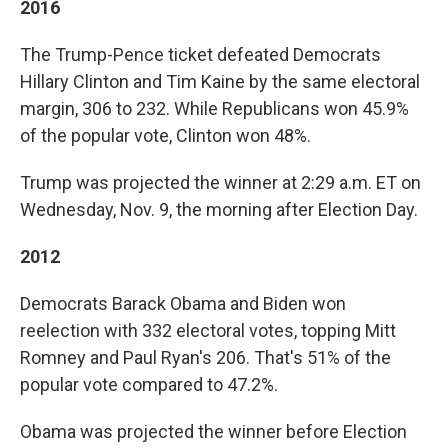
2016
The Trump-Pence ticket defeated Democrats
Hillary Clinton and Tim Kaine by the same electoral
margin, 306 to 232. While Republicans won 45.9%
of the popular vote, Clinton won 48%.
Trump was projected the winner at 2:29 a.m. ET on
Wednesday, Nov. 9, the morning after Election Day.
2012
Democrats Barack Obama and Biden won
reelection with 332 electoral votes, topping Mitt
Romney and Paul Ryan's 206. That's 51% of the
popular vote compared to 47.2%.
Obama was projected the winner before Election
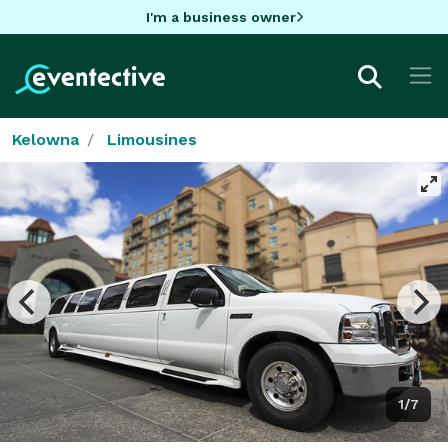
I'm a business owner
Kelowna
Limousines
1/7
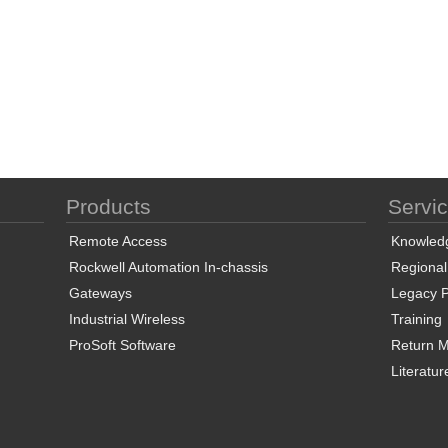
Products
Servi
Remote Access
Knowled
Rockwell Automation In-chassis
Regional
Gateways
Legacy P
Industrial Wireless
Training
ProSoft Software
Return Ma
Literatur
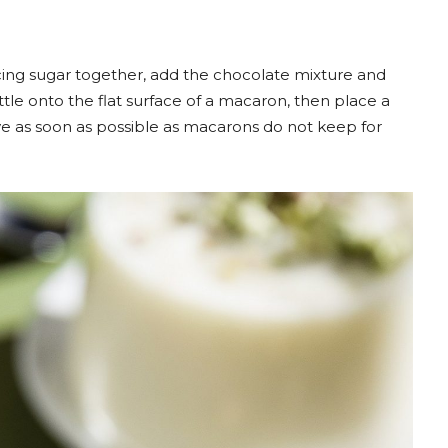
ing sugar together, add the chocolate mixture and
little onto the flat surface of a macaron, then place a
ve as soon as possible as macarons do not keep for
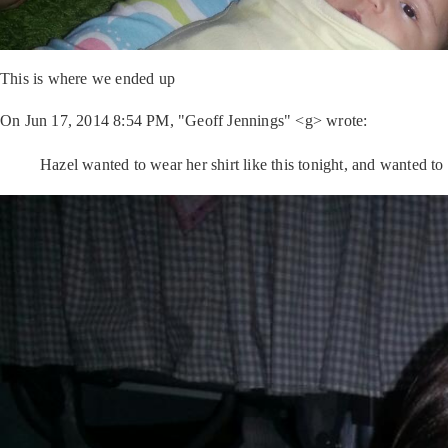
This is where we ended up
On Jun 17, 2014 8:54 PM, "Geoff Jennings" <g> wrote:
Hazel wanted to wear her shirt like this tonight, and wanted to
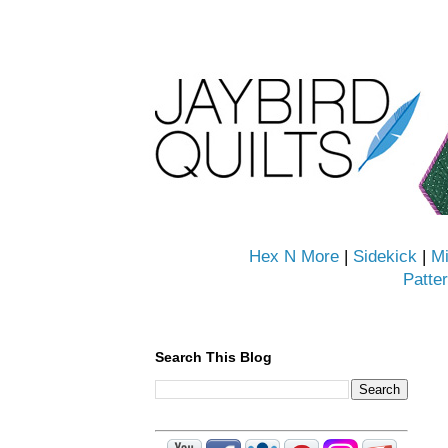
Hex N More
|
Sidekick
|
Mi
Patte
Search This Blog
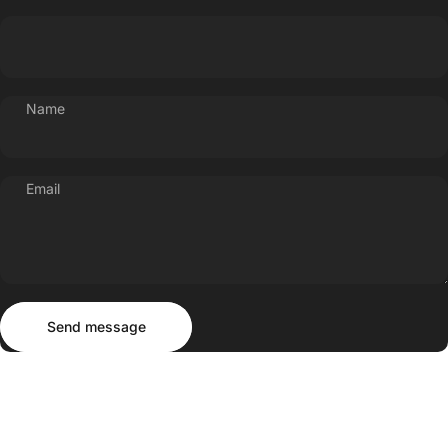
Name
Email
Send message
Message
Send message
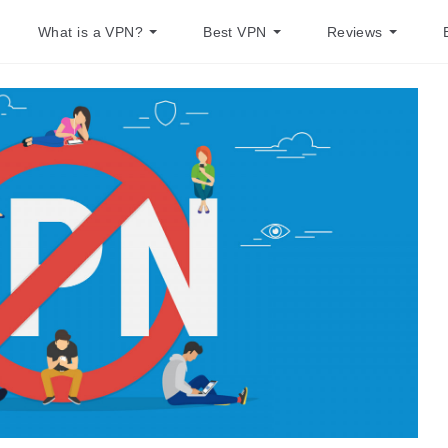
What is a VPN?
Best VPN
Reviews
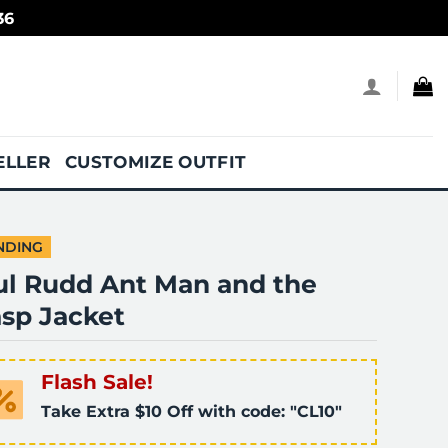
36
ELLER
CUSTOMIZE OUTFIT
NDING
ul Rudd Ant Man and the
sp Jacket
Flash Sale!
Take Extra $10 Off with code: "CL10"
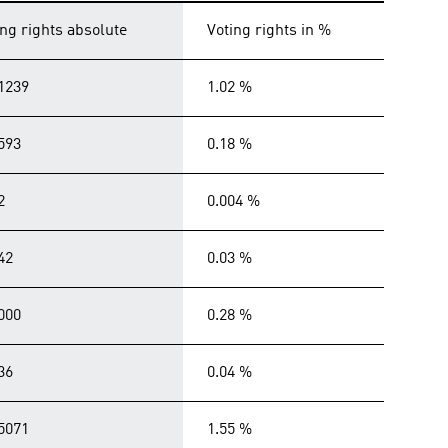
ing rights absolute
Voting rights in %
1239
1.02 %
593
0.18 %
2
0.004 %
42
0.03 %
000
0.28 %
36
0.04 %
5071
1.55 %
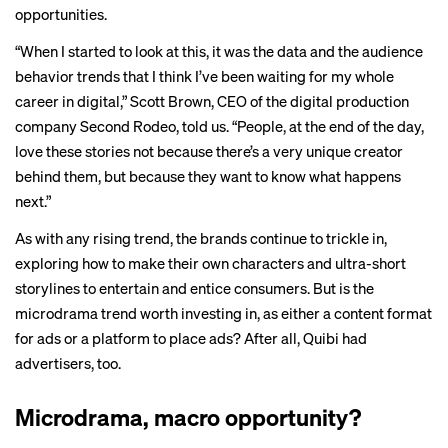
opportunities.
“When I started to look at this, it was the data and the audience
behavior trends that I think I’ve been waiting for my whole
career in digital,” Scott Brown, CEO of the digital production
company Second Rodeo, told us. “People, at the end of the day,
love these stories not because there’s a very unique creator
behind them, but because they want to know what happens
next.”
As with any rising trend, the brands continue to trickle in,
exploring how to make their own characters and ultra-short
storylines to entertain and entice consumers. But is the
microdrama trend worth investing in, as either a content format
for ads or a platform to place ads? After all, Quibi had
advertisers, too.
Microdrama, macro opportunity?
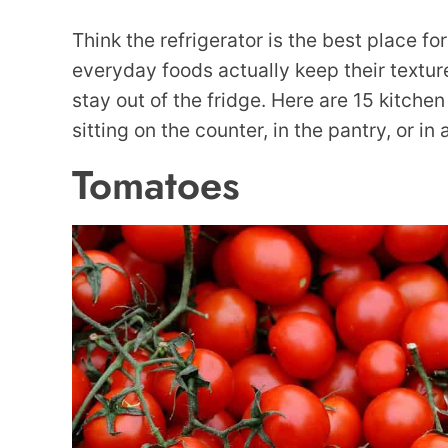
Think the refrigerator is the best place f
everyday foods actually keep their texture
stay out of the fridge. Here are 15 kitchen
sitting on the counter, in the pantry, or in
Tomatoes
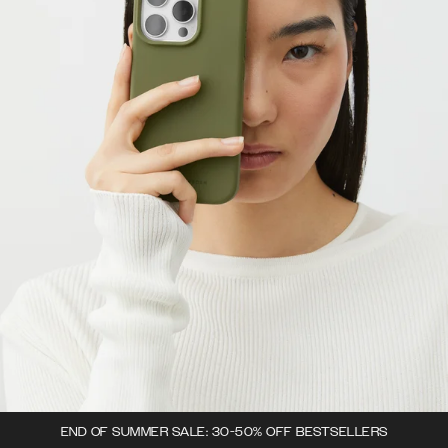
END OF SUMMER SALE: 30-50% OFF BESTSELLERS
################
Instruction:
Before copying the material, set its pictures aside; then transcribe it word for word.

Answer to the problem:
2016
The Trump-Pence ticket defeated Democrats
Hillary Clinton and Tim Kaine by the same electoral
margin, 306 to 232. While Republicans won 45.9%
of the popular vote, Clinton won 48%.
Trump was projected the winner at 2:29 a.m. ET on
Wednesday, Nov. 9, the morning after Election Day.
2012
Democrats Barack Obama and Biden won
reelection with 332 electoral votes, topping Mitt
Romney and Paul Ryan's 206. That's 51% of the
popular vote compared to 47.2%.
Obama was projected the winner before Election
I'm a business owner
Kelowna
Limousines
1/7
Products
Servi
Remote Access
Knowled
Rockwell Automation In-chassis
Regional
Gateways
Legacy P
Industrial Wireless
Training
ProSoft Software
Return Ma
Literatur
ing sugar together, add the chocolate mixture and
little onto the flat surface of a macaron, then place a
ve as soon as possible as macarons do not keep for
This is where we ended up
On Jun 17, 2014 8:54 PM, "Geoff Jennings" <g> wrote:
Hazel wanted to wear her shirt like this tonight, and wanted to
Hex N More
|
Sidekick
|
Mi
Patte
Search This Blog
Name
Email
Send message
Message
Send message
What is a VPN?
Best VPN
Reviews
36
ELLER
CUSTOMIZE OUTFIT
NDING
ul Rudd Ant Man and the
sp Jacket
Flash Sale!
Take Extra $10 Off with code: "CL10"
ing rights absolute
Voting rights in %
1239
1.02 %
593
0.18 %
2
0.004 %
42
0.03 %
000
0.28 %
36
0.04 %
5071
1.55 %
opportunities.
“When I started to look at this, it was the data and the audience
behavior trends that I think I’ve been waiting for my whole
career in digital,” Scott Brown, CEO of the digital production
company Second Rodeo, told us. “People, at the end of the day,
love these stories not because there’s a very unique creator
behind them, but because they want to know what happens
next.”
As with any rising trend, the brands continue to trickle in,
exploring how to make their own characters and ultra-short
storylines to entertain and entice consumers. But is the
microdrama trend worth investing in, as either a content format
for ads or a platform to place ads? After all, Quibi had
advertisers, too.
Microdrama, macro opportunity?
Think the refrigerator is the best place f
everyday foods actually keep their texture
stay out of the fridge. Here are 15 kitchen
sitting on the counter, in the pantry, or in
Tomatoes
END OF SUMMER SALE: 30-50% OFF BESTSELLERS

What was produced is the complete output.